This pilot study demonstrated that our education program and evaluation procedures were feasible and acceptable. In six-month recruitment period, the study team engaged multiple community-based organisations in represented areas of Chinese community; the number of recruitment session conducted and number of people recruited were reasonable given the small scale of the present study; the recruitment rate was comparable with other health promotion interventional studies recruiting participants from community settings [36, 37]. However, a limitation of present study was that the number of people approached was hard to estimate at several sites due to combined recruitment strategies. Several culturally relevant components contributed to recruitment, including collaborating with reputable local health promotion organisations, building trusting relationships with community partners, developing resources with community representatives, and employing bilingual fieldworkers from targeting community [37, 38]. Importantly, one challenge identified by fieldworkers was that while health-related education activities were welcomed in the community, people were unwilling to join the study due to confidentiality concerns, and for participants who consented to join, there was also a concern of disclosing personal information such as date of birth, phone number and their GP. A spread in sex, birthplace, preferred language, and years living in Australia was found among participants, however participants recruited were mostly seniors and young adults, suggesting a challenge recruiting middle-aged people with current study procedures, even though recruitment was conducted in sites where different age group could be captured such as immunisation sessions, reading clubs, and study was promoted via social media. While previous studies showed home visits by lay health workers can engage Chinese people of different ages in health promotion activities [39], future planning needs to review the efforts required and the potential effectiveness, as well as exploring strategies for engaging middle aged people and addressing research participation concerns in Chinese community. The follow-up rate of 61% was reasonable when compared with six-month retention rates in previously reported community-based preventative health programs [40, 41].

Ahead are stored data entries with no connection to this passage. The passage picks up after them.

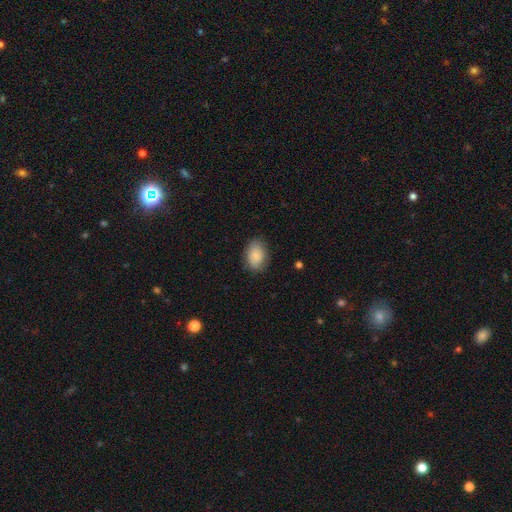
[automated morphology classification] Smooth or featured? smooth (87%)
How rounded? in between (83%)
Merging? none (78%)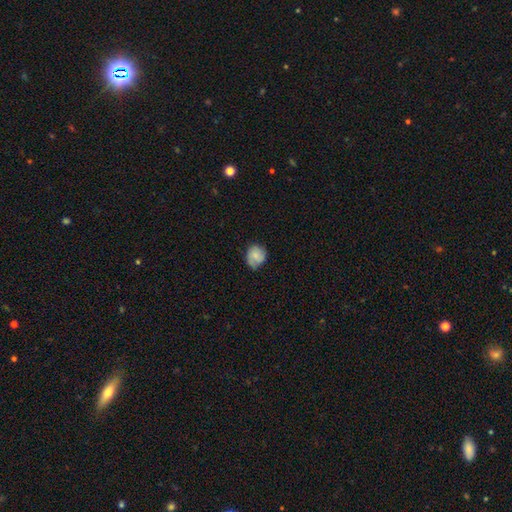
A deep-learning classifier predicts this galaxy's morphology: smooth 70%, featured or disk 22%, star or artifact 8%. Down the decision tree: how rounded — round (71%); merging — none (59%).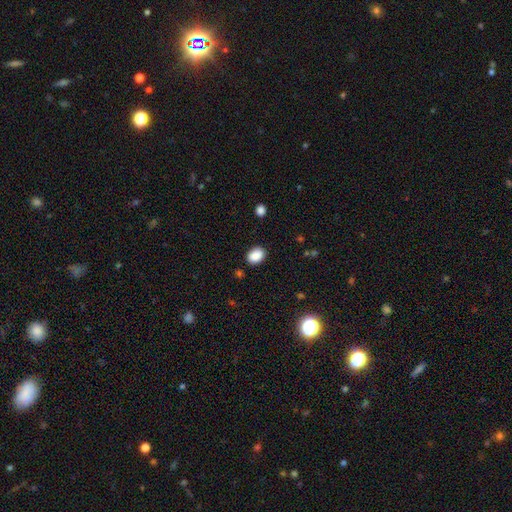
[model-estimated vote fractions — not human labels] The model was most divided on "how rounded": in between: 69%, round: 30%, cigar-shaped: 1%. More confident: smooth or featured — smooth (88%); merging — none (86%).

In this study, an improvement in HBV-related knowledge was observed in both groups, especially in relation to understanding routes of transmission, which has been reported to be a main knowledge gap in Chinese community [23, 41,42,43]. Following the education program, 12% of participants were tested, and another 15% of participants requested HBV tests from their doctors or confirmed their vaccination history. The effects of the intervention were comparable with previous community-based HBV-related education programs conducted in the US [36, 39, 41], though effects varied by particular strategy. Two studies reporting lay health worker-led home visit education program targeting Hmong Americans [36] and Chinese Americans and Canadians [39] showed an HBV testing rate of 24 and 15%, respectively. Notably in the study among Hmong Americans, half of those who reported being tested for HBV following an education session also received testing recommendation from their doctor, a factor shown in our study and others to be an important motivator for HBV testing [44]. Our study found higher HBV testing uptake in the liver cancer information arm (17%) compared with the standard information arm (7%). This difference was not statistically significant, and a larger study is required to reliably establish the potential impact of a liver cancer-based education program. While a full-scale randomised controlled study is required to answer which message works better, the present study suggested several barriers in the pathway of using an education program to enable individuals at risk to request a HBV test at their healthcare providers, which need to be addressed in larger planning efforts.
Key factors identified from this study affecting participants’ testing behaviour including risk perception, healthcare access issue, relationships with GPs, and contextual factors. Among participants who perceived a low risk of HBV infection, factors such as lack of symptoms, living in developed regions, or the belief that a good lifestyle prevents disease were used to justify their risk perception. This may relate to a persistent misunderstandings of HBV risk [23, 43] or generalised risk denial [45], where people rate the risks to themselves and the risks to their peers differently. In this case, individual-based risk assessment, rather than a health promotion program showing overall risk of HBV in targeting population, may help increase HBV testing rates.
Another barrier to HBV testing identified in this study was not knowing where to get tested and concern of costs, consistent with previous studies [10, 11] suggesting that health service access was one of the determinants of HBV testing uptake among Chinese-born Australian residents. Notably in this study, almost all participants who expressed concerns about healthcare access were from the young adult group. To minimise this barrier, a clear and unambiguous message informing people where and how to be tested for HBV, including the cost of testing for non-Australian citizens, is likely to help. This information is particularly needed in the young Chinese population who are frequently new residents in Australia, however studies are needed to explore this further.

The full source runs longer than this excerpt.